Vi sono però dati interpretativi di sistema che inducono a ritenere che il rinvio sia fatto alla norma nella sua interezza: in primo luogo, la mancata limitazione del rinvio ad uno, o più, dei diversi commi di cui l'art. 27 si compone; in secondo luogo, il testo dell'art. 203 c.d.s., comma terzo (per il quale "qualora nei termini previsti non sia stato proposto ricorso e non sia avvenuto il pagamento in misura ridotta, il verbale, in deroga alle disposizioni di cui all'articolo 17 della l. 24 novembre 1981, n. 689, costituisce titolo esecutivo per una somma pari alla metà del massimo della sanzione amministrativa edittale e per le spese di procedimento"), che mentre contiene una deroga espressa all'art. 17 della l. n. 689 del 1981, non altrettanto prevede rispetto all'art. 27, comma sesto, della medesima legge; in terzo luogo, infine, la funzione che quest'ultima norma attribuisce alla sanzione aggiuntiva, vale a dire quella di assorbimento degli interessi eventualmente previsti dalle disposizioni vigenti (questa funzione è coerente con l'intero sistema di irrogazione e di riscossione delle sanzioni amministrative per violazioni previste dal Codice della Strada, poiché gli interessi sono esclusi dalla previsione dell'art. 203 c.d.s. e non vi è alcuna norma apposita che ne regoli la riscossione in difformità da quanto previsto dall'art. 27).
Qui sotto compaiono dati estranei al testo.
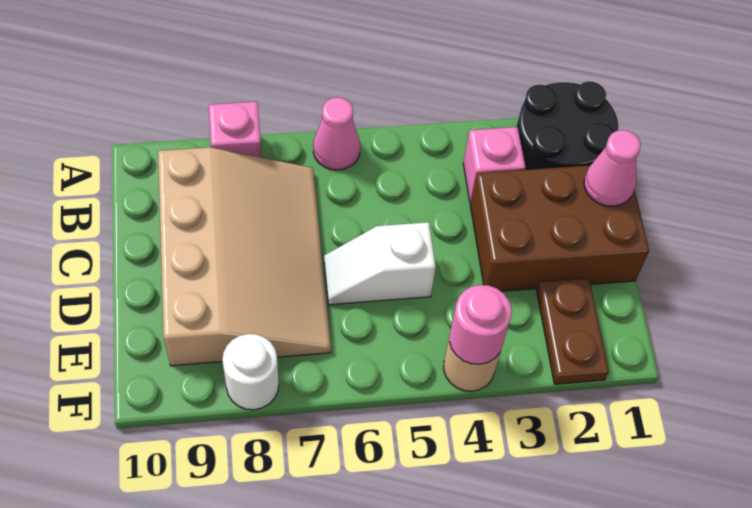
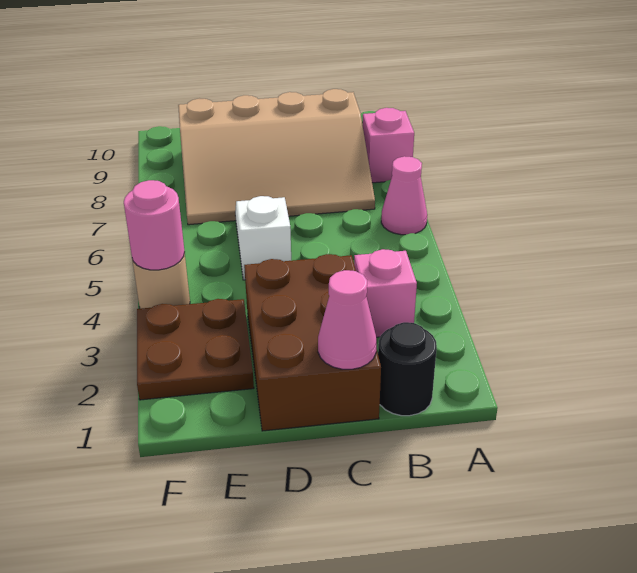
black 2x2 round brick [517,81,619,170] -> black 1x1 round brick [378,322,437,416]
brown 1x2 plate [537,278,609,384] -> brown 2x2 plate [137,299,254,400]
white 1x1 round brick [222,334,279,410] -> none

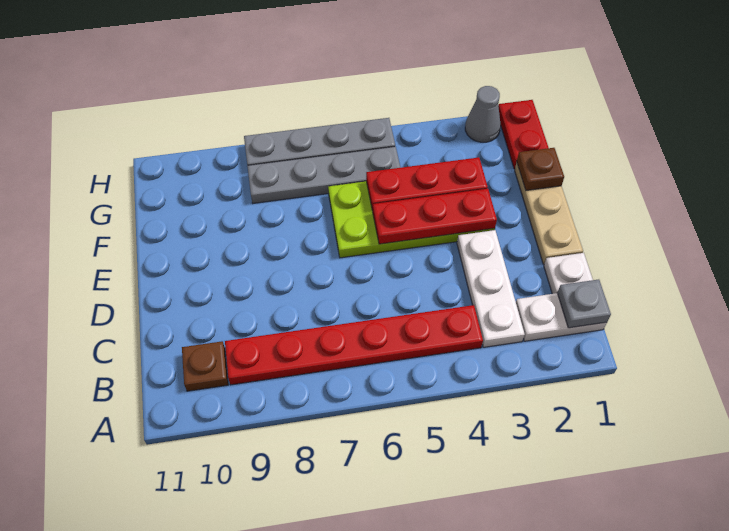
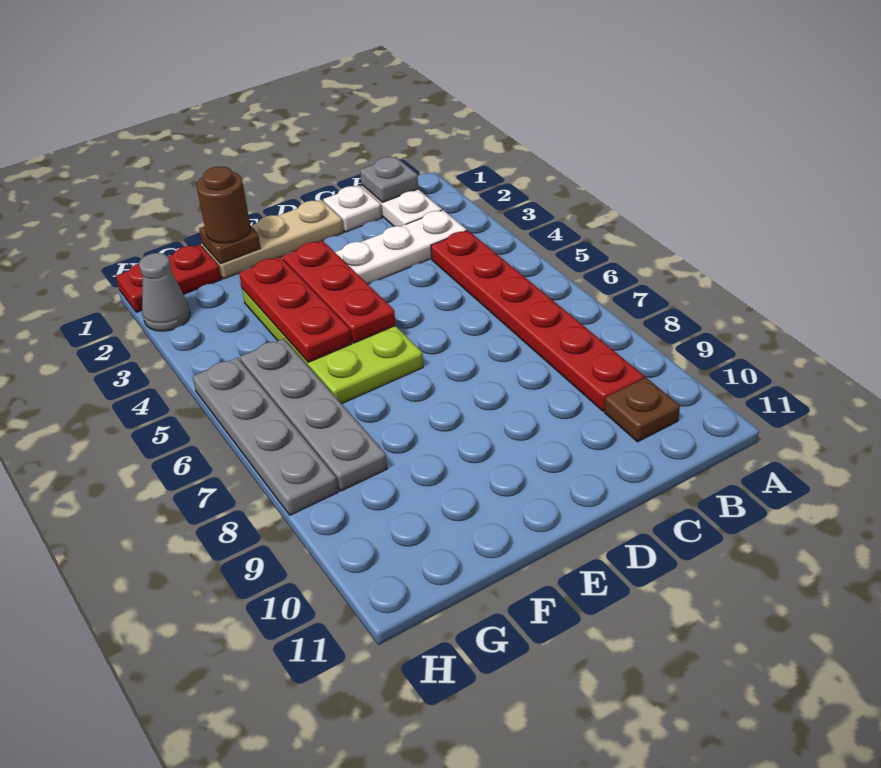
none -> brown 1x1 round brick [197,167,250,243]

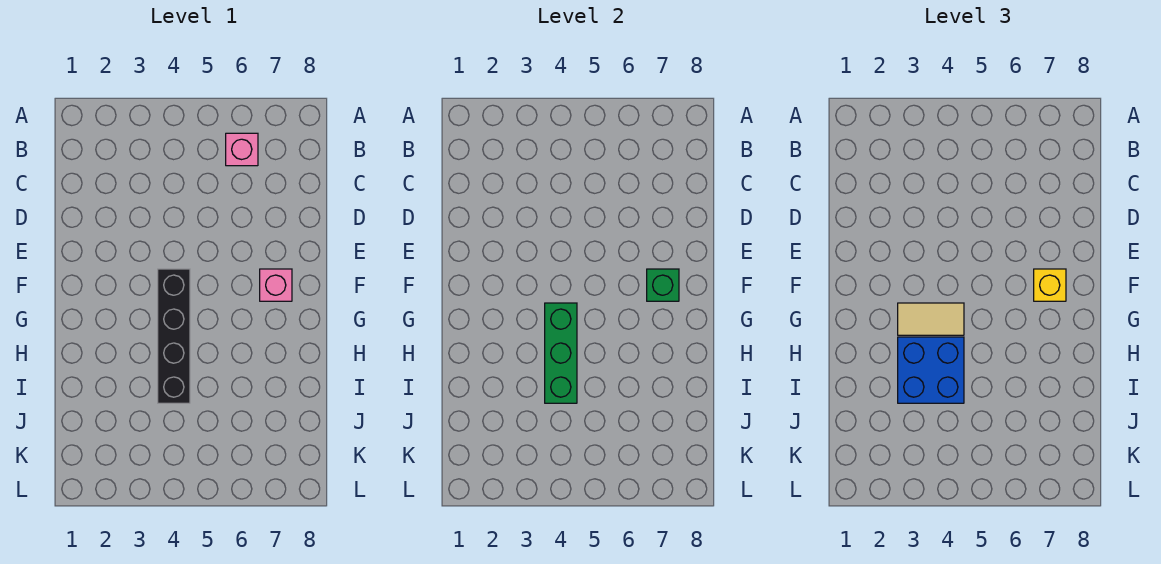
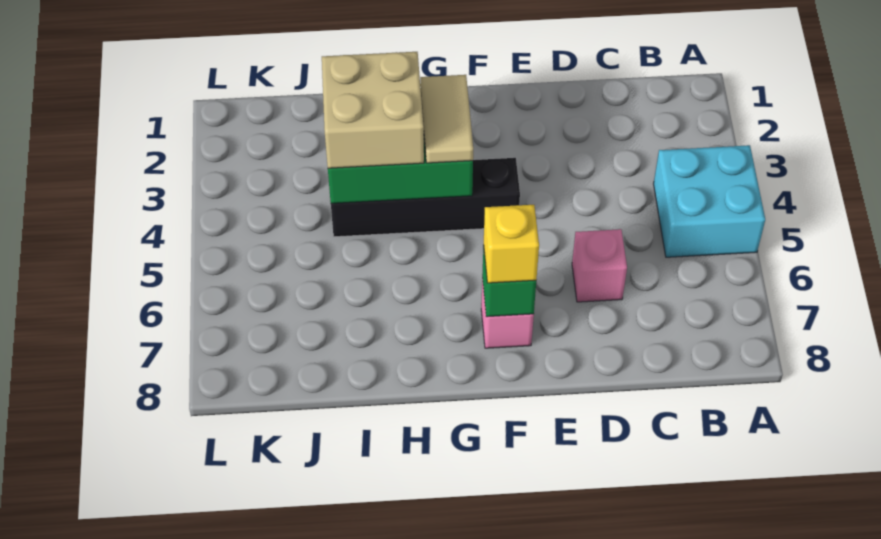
none -> cyan 2x2 brick [654,145,765,257]
pink 1x1 brick [226,133,258,166] -> pink 1x1 brick moved to [572,229,627,302]
blue 2x2 brick [898,337,964,403] -> tan 2x2 brick [322,52,424,168]

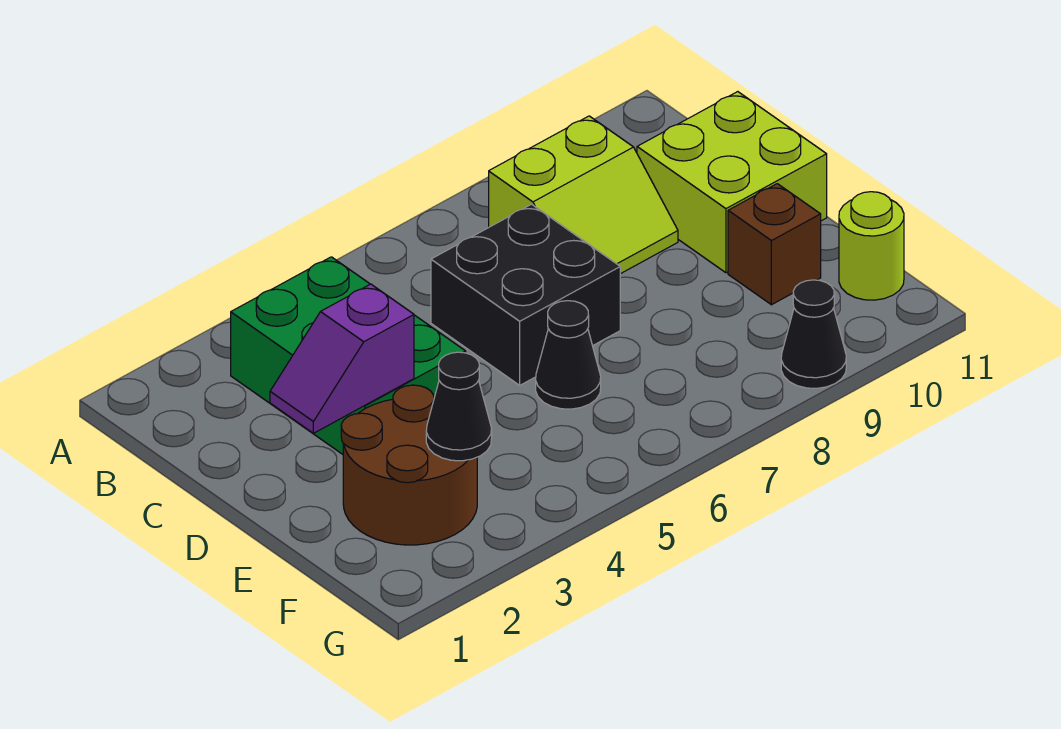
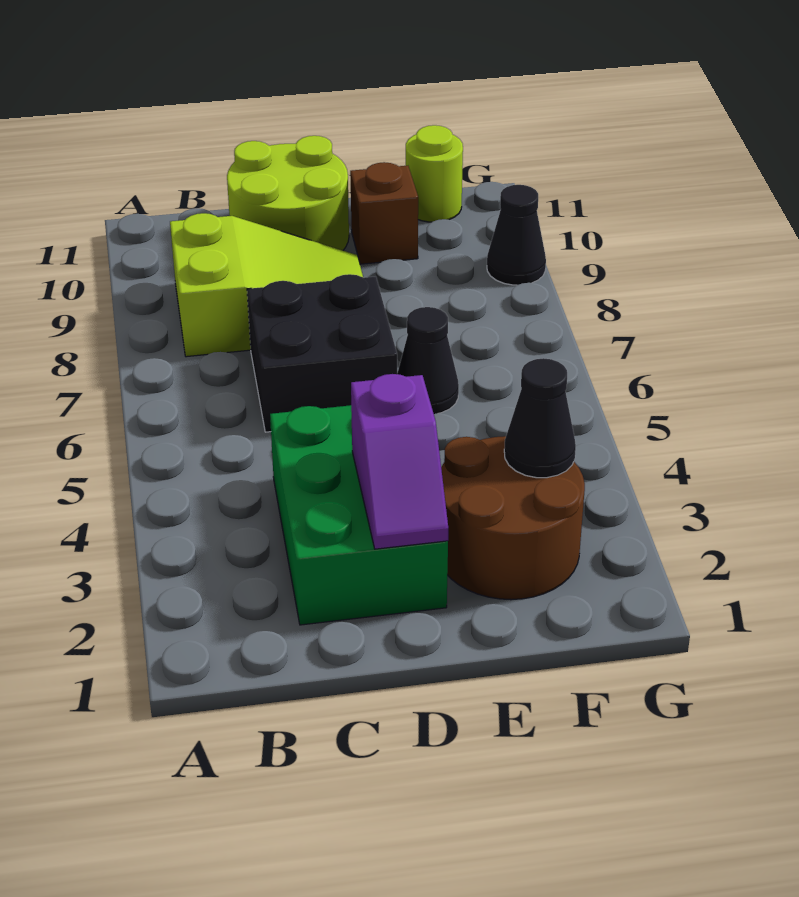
green 2x3 brick [231,257,466,454] -> green 2x3 brick turned to [270,405,448,625]
lime 2x2 slope [489,116,678,274] -> lime 2x3 slope [170,213,363,357]
lime 2x2 brick [637,92,827,273] -> lime 2x2 round brick [227,136,349,250]

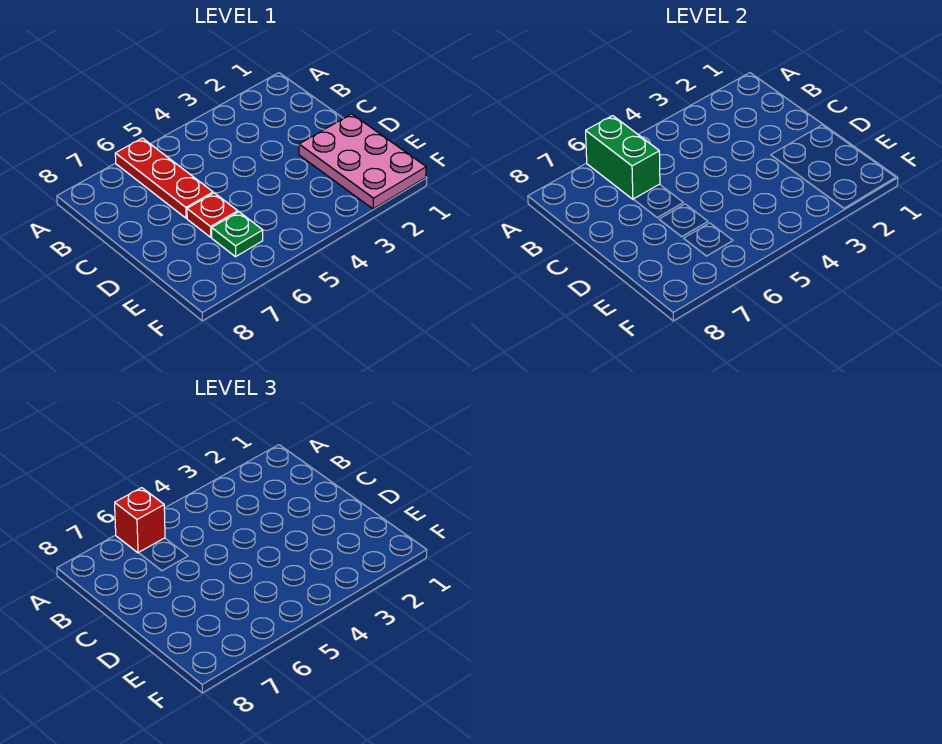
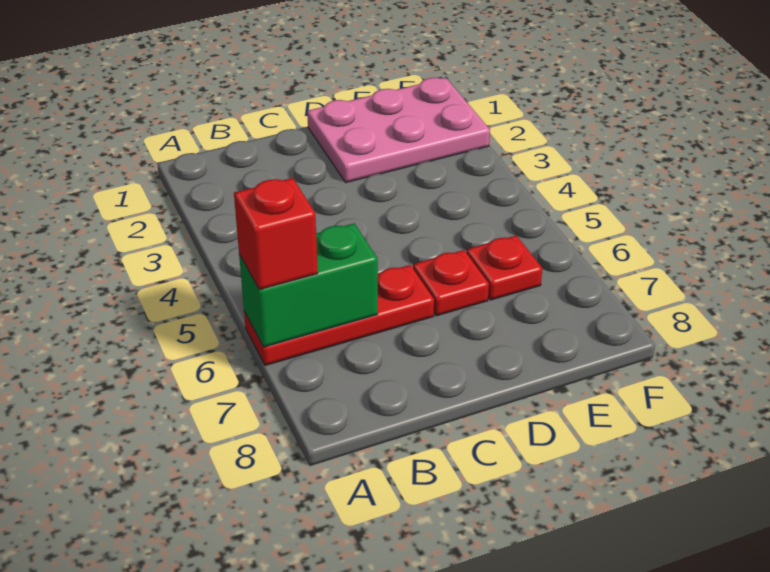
green 1x1 plate [212,212,263,257] -> red 1x1 plate [466,235,542,300]

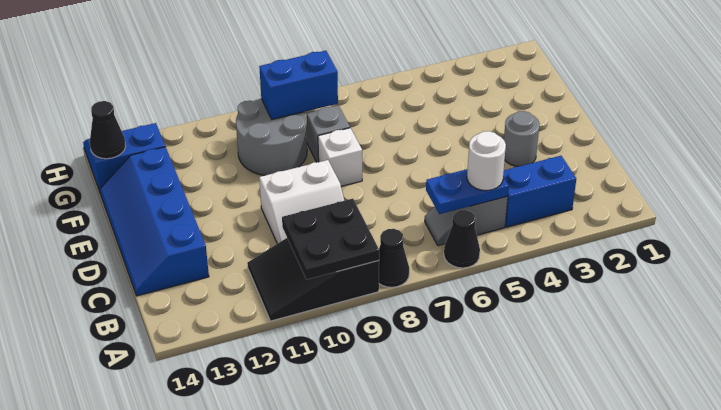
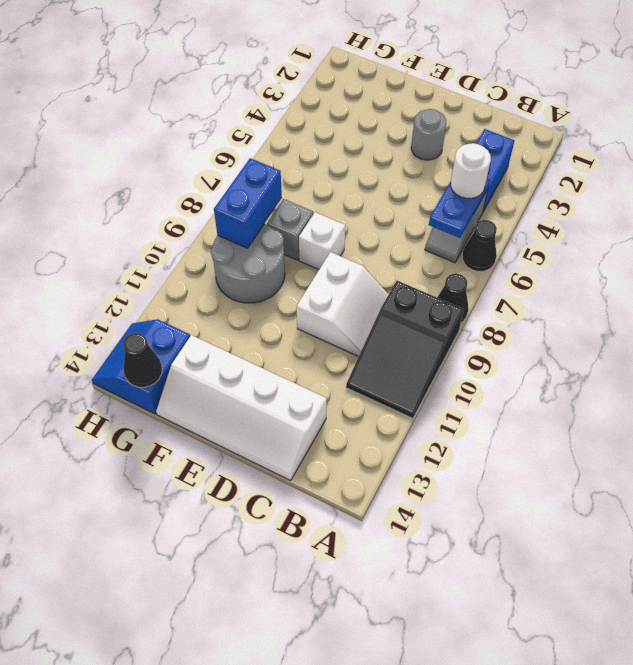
black 2x2 plate [282,199,379,280] -> none
blue 2x4 slope [100,147,209,296] -> white 2x4 slope [156,335,327,481]

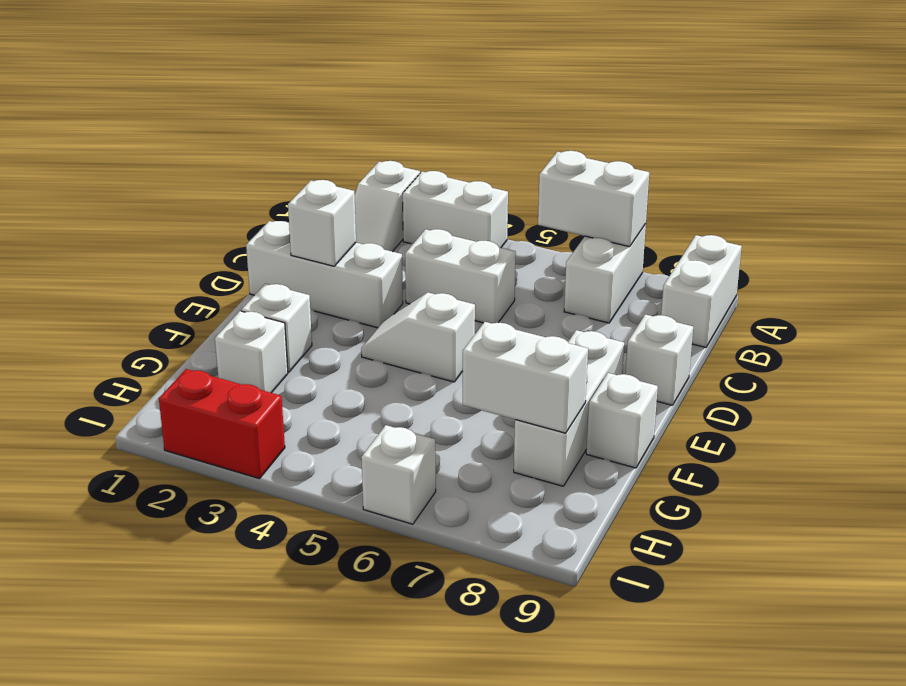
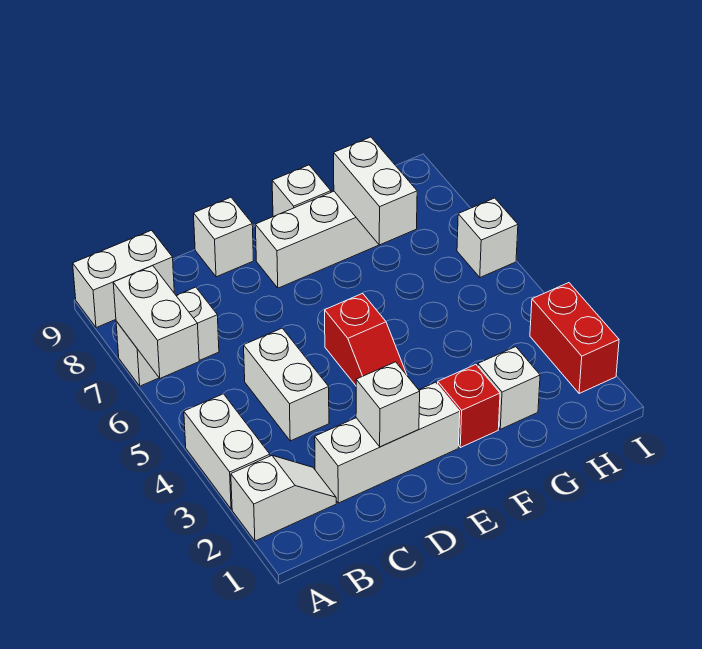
white 1x3 brick [246,221,403,328] -> white 1x3 brick turned to [315,382,460,503]
white 1x2 slope [361,293,475,382] -> red 1x2 slope [325,293,407,385]
white 1x1 brick [241,284,312,372] -> red 1x1 brick [438,365,500,448]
In conclusione, il principio di diritto di cui alla massima sopra riportata va qui riaffermato nei seguenti termini: «In materia di sanzioni amministrative per violazioni previste dal Codice della Strada va applicata la maggiorazione del dieci per cento semestrale, ai sensi dell'art. 27 della l. n. 689 del 1981, per il caso di ritardo nel pagamento della somma dovuta, sicché è legittima l'iscrizione a ruolo, e l'emissione della relativa cartella esattoriale, per un importo che includa, oltre a quanto dovuto per la sanzione principale e per le spese del procedimento, anche l'aumento derivante dalla sanzione aggiuntiva».

4. I motivi di ricorso vanno perciò accolti e la sentenza impugnata va cassata nei limiti dell'accoglimento medesimo.

4.1. Poiché non sono necessari ulteriori accertamenti di fatto, questa Corte decide nel merito ai sensi dell'art. 384, comma secondo, ult. inc., c.p.c. Alla stregua del principio di diritto di cui sopra, va reputata corretta l'applicazione delle maggiorazioni per le quali è stata fatta l'iscrizione a ruolo ai sensi dell'art. 27 della l. n. 689 del 1981 e quindi vanno respinte le corrispondenti censure dell'opponente.

4.2. Il contrasto esistente in merito all'applicabilità dell'art. 27 della l. n. 689 del 1981 ed il chiarimento soltanto di recente offerto dalle sentenze di questa Corte n. 1884 e n. 21259 del 2016 costituiscono motivi che giustificano la decisione, ex art. 92 c.p.c., di compensare interamente fra le parti le spese del giudizio di appello e di cassazione.

P.Q.M.

La Corte accoglie i motivi di ricorso. Cassa la sentenza impugnata e, decidendo nel merito, rigetta l'originaria opposizione. Compensa tra le parti le spese del giudizio di appello e di cassazione.